PASSAGE PROVIDED:
# Clicking sound in irrigation pipe inside house around where the backflow preventer feeds



## mot359 (Sep 28, 2019)

I recently swapped my pop up spray heads with mp rotators. They work well, but I notice a clicking sound inside when I turn them on. It seems to stop if I have flush nozzle attached to one of the sprinklers in the zone so I'm guessing it is pressure related? My other that I switched to mp rotators from rotors/pop up sprays don't have this issue.

Also, I recently fixed a 1 inch poly pipe in this zone which I noticed was 1 inch poly pipe adapted to a 1/2 inch Rain Bird swing pipe to another 1 inch poly pipe (I have no idea why). I patched it with a new swing pipe since it started leaking out of one end, but I don't think this was done correctly? It seems like someone repaired it incorrectly at some point and maybe that awkward spot is causing issues and the constant leaks I'm getting in this zone around swing pipes.


----------



## hsvtoolfool (Jul 23, 2018)

How loud are the "clicks"? Are they always the same? Are the clicks random (like microwave popcorn) or is there a regular pattern?

Since the noise happens when the valve opens, I don't think this is water hammer. My best guess is that your heads don't have check-valves. If so, the pipes may drain after the valve closes. When the valve opens the next time, water rushes into the pipes. This makes some noise as the air is forced out. The vibrations may be carried back via the pipes. Or perhaps the pressure changes cause the backflow preventer to activate and the clicks are coming from that device.


----------



## mot359 (Sep 28, 2019)

hsvtoolfool said:


> How loud are the "clicks"? Are they always the same? Are the clicks random (like microwave popcorn) or is there a regular pattern?
> 
> Since the noise happens when the valve opens, I don't think this is water hammer. My best guess is that your heads don't have check-valves. If so, the pipes may drain after the valve closes. When the valve opens the next time, water rushes into the pipes. This makes some noise as the air is forced out. The vibrations may be carried back via the pipes. Or perhaps the pressure changes cause the backflow preventer to activate and the clicks are coming from that device.


Consistent random clicking like popcorn sounds right. I use the PRS40 bases from Hunter and haven't noticed this before the pipe repair. Maybe air got in and stuck and I just need to do a really good flush with the flush caps?


----------



## hsvtoolfool (Jul 23, 2018)

Sounds good.


----------



## mot359 (Sep 28, 2019)

That fixed it! I guess I didn't leave it on long enough when trying that yesterday or didn't use flush nozzles on enough heads (used on last three in zone instead of just the last one this time).


----------

ASSIGNED TASK A: Can you render the stretch of the records from the line containing "WEEKLY COMMUNITY" through the line containing "of a roofing company if" as a JSON list of strings, one string per line, with blank lines omitted? Leave the pictures out.

SUPPLIED DATA:
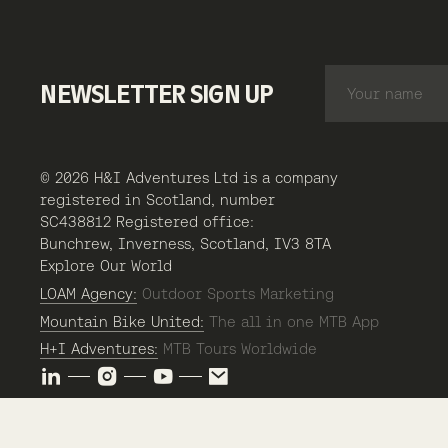
NEWSLETTER SIGN UP
© 2026 H&I Adventures Ltd is a company
registered in Scotland, number
SC438812 Registered office:
Bunchrew, Inverness, Scotland, IV3 8TA
Explore Our World
LOAM Agency:
Outdoor Sports Marketing
Mountain Bike United:
The all in one MTB App
H+I Adventures:
MTB Tours Worldwide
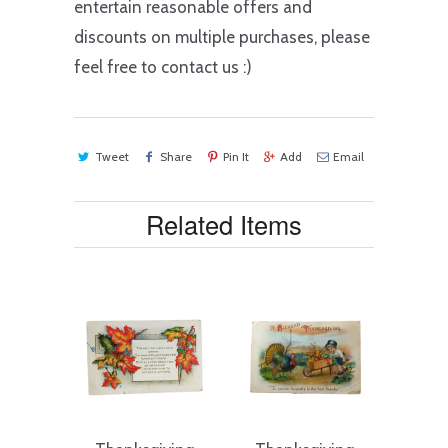
entertain reasonable offers and
discounts on multiple purchases, please
feel free to contact us :)
Tweet
Share
Pin It
Add
Email
Related Items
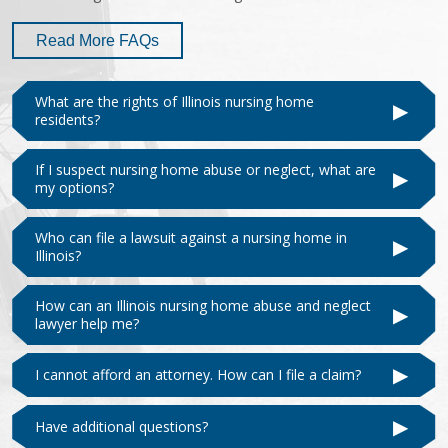
Read More FAQs
What are the rights of Illinois nursing home
▶
residents?
If I suspect nursing home abuse or neglect, what are
▶
my options?
Who can file a lawsuit against a nursing home in
▶
Illinois?
How can an Illinois nursing home abuse and neglect
▶
lawyer help me?
▶
I cannot afford an attorney. How can I file a claim?
▶
Have additional questions?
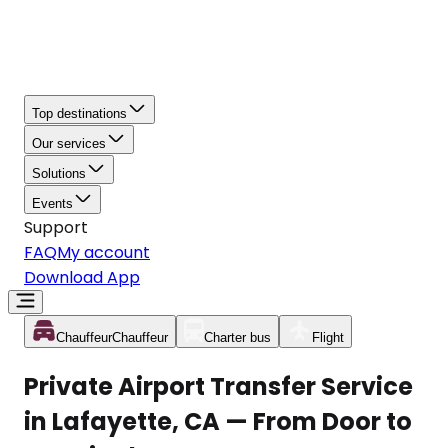
Top destinations
Our services
Solutions
Events
Support
FAQ
My account
Download App
Chauffeur
Chauffeur
Charter bus
Flight
Private Airport Transfer Service
in Lafayette, CA — From Door to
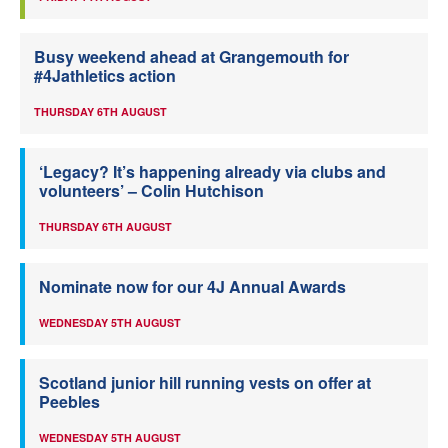
Busy weekend ahead at Grangemouth for
#4Jathletics action
THURSDAY 6TH AUGUST
‘Legacy? It’s happening already via clubs and
volunteers’ – Colin Hutchison
THURSDAY 6TH AUGUST
Nominate now for our 4J Annual Awards
WEDNESDAY 5TH AUGUST
Scotland junior hill running vests on offer at
Peebles
WEDNESDAY 5TH AUGUST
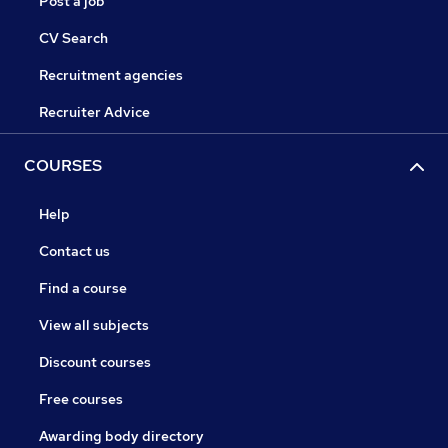
Post a job
CV Search
Recruitment agencies
Recruiter Advice
COURSES
Help
Contact us
Find a course
View all subjects
Discount courses
Free courses
Awarding body directory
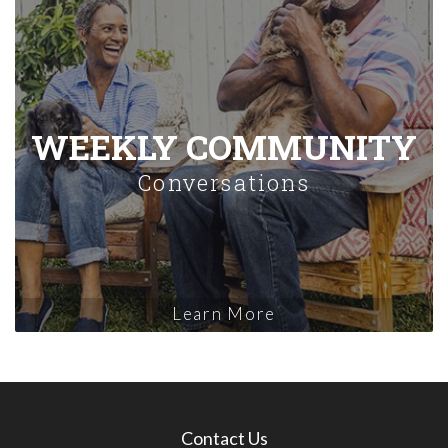
WEEKLY COMMUNITY
Conversations
Learn More
Contact Us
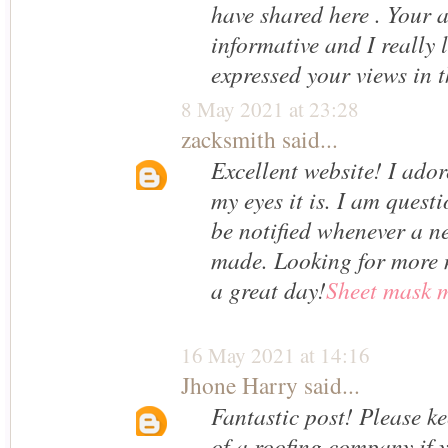
have shared here . Your ar
informative and I really 
expressed your views in t
8 May 2021 at 23:28
zacksmith
said...
Excellent website! I ador
my eyes it is. I am ques
be notified whenever a n
made. Looking for more 
a great day!
Sheet mask m
16 May 2021 at 14:16
Jhone Harry
said...
Fantastic post! Please k
of a roofing company if 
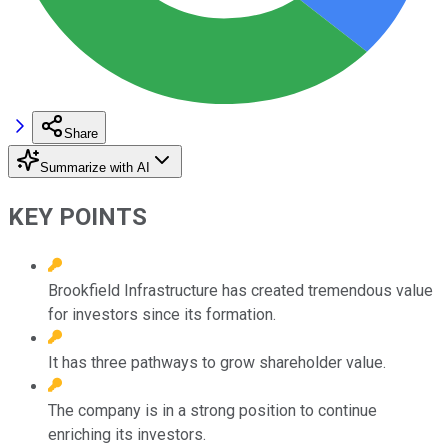
Share
Summarize with AI
KEY POINTS
Brookfield Infrastructure has created tremendous value
for investors since its formation.
It has three pathways to grow shareholder value.
The company is in a strong position to continue
enriching its investors.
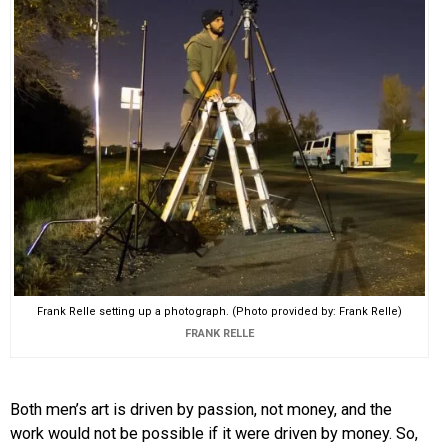
Frank Relle setting up a photograph. (Photo provided by: Frank Relle)
FRANK RELLE
Both men’s art is driven by passion, not money, and the
work would not be possible if it were driven by money. So,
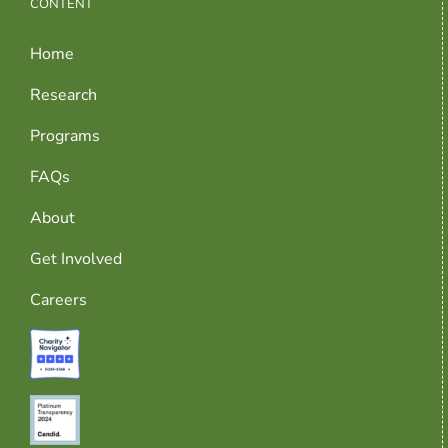
CONTENT
Home
Research
Programs
FAQs
About
Get Involved
Careers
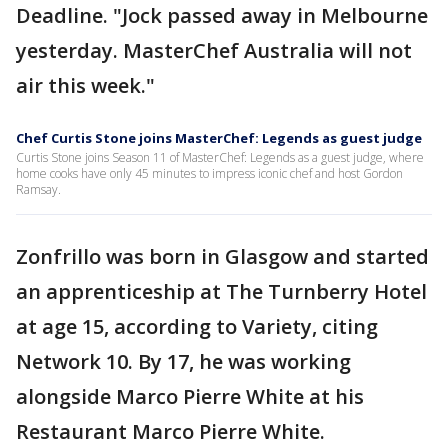
Deadline. "Jock passed away in Melbourne
yesterday. MasterChef Australia will not
air this week."
Chef Curtis Stone joins MasterChef: Legends as guest judge
Curtis Stone joins Season 11 of MasterChef: Legends as a guest judge, where
home cooks have only 45 minutes to impress iconic chef and host Gordon
Ramsay.
Zonfrillo was born in Glasgow and started
an apprenticeship at The Turnberry Hotel
at age 15, according to Variety, citing
Network 10. By 17, he was working
alongside Marco Pierre White at his
Restaurant Marco Pierre White.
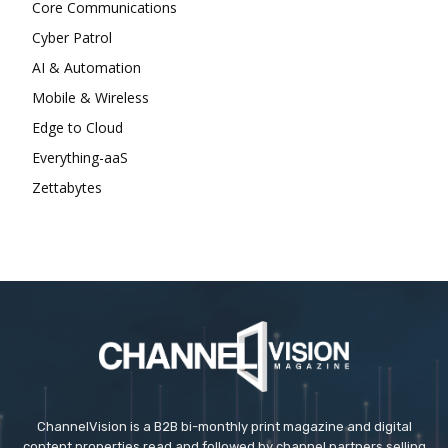
Core Communications
Cyber Patrol
AI & Automation
Mobile & Wireless
Edge to Cloud
Everything-aaS
Zettabytes
ChannelVision is a B2B bi-monthly print magazine and digital
content properties read and followed by channel partners selling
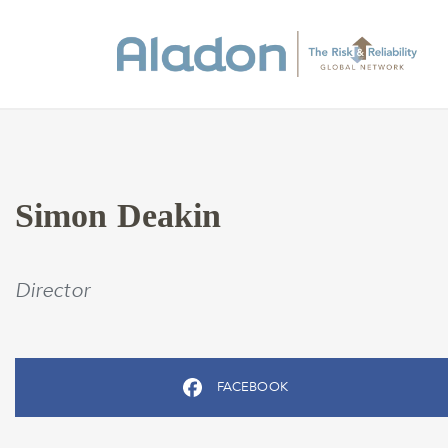
Simon Deakin
Director
FACEBOOK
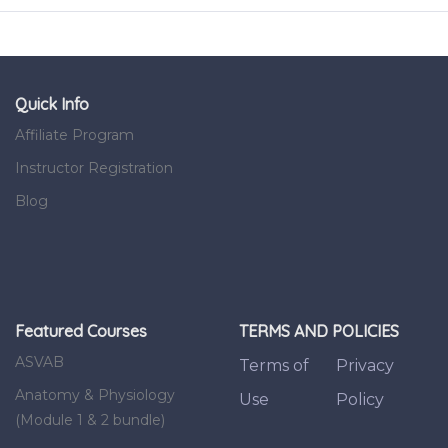
Quick Info
Affiliate Program
Instructor Registration
Blog
Featured Courses
TERMS AND POLICIES
ASVAB
Terms of
Privacy
Anatomy & Physiology
Use
Policy
(Module 1 & 2 bundle)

ASSIGNED TASK B: Could you reproduce, word for word, the stretch of the irrigation pipe thread from "# Clicking sound" through "have this issue."?

YOUR SOLUTION A:
[
  "WEEKLY COMMUNITY",
  "Conversations",
  "Learn More",
  "Contact Us",
  "have shared here . Your ar",
  "informative and I really ",
  "expressed your views in t",
  "8 May 2021 at 23:28",
  "zacksmith",
  "said...",
  "Excellent website! I ador",
  "my eyes it is. I am ques",
  "be notified whenever a n",
  "made. Looking for more ",
  "a great day!",
  "Sheet mask m",
  "16 May 2021 at 14:16",
  "Jhone Harry",
  "said...",
  "Fantastic post! Please k",
  "of a roofing company if "
]

YOUR SOLUTION B:
# Clicking sound in irrigation pipe inside house around where the backflow preventer feeds



## mot359 (Sep 28, 2019)

I recently swapped my pop up spray heads with mp rotators. They work well, but I notice a clicking sound inside when I turn them on. It seems to stop if I have flush nozzle attached to one of the sprinklers in the zone so I'm guessing it is pressure related? My other that I switched to mp rotators from rotors/pop up sprays don't have this issue.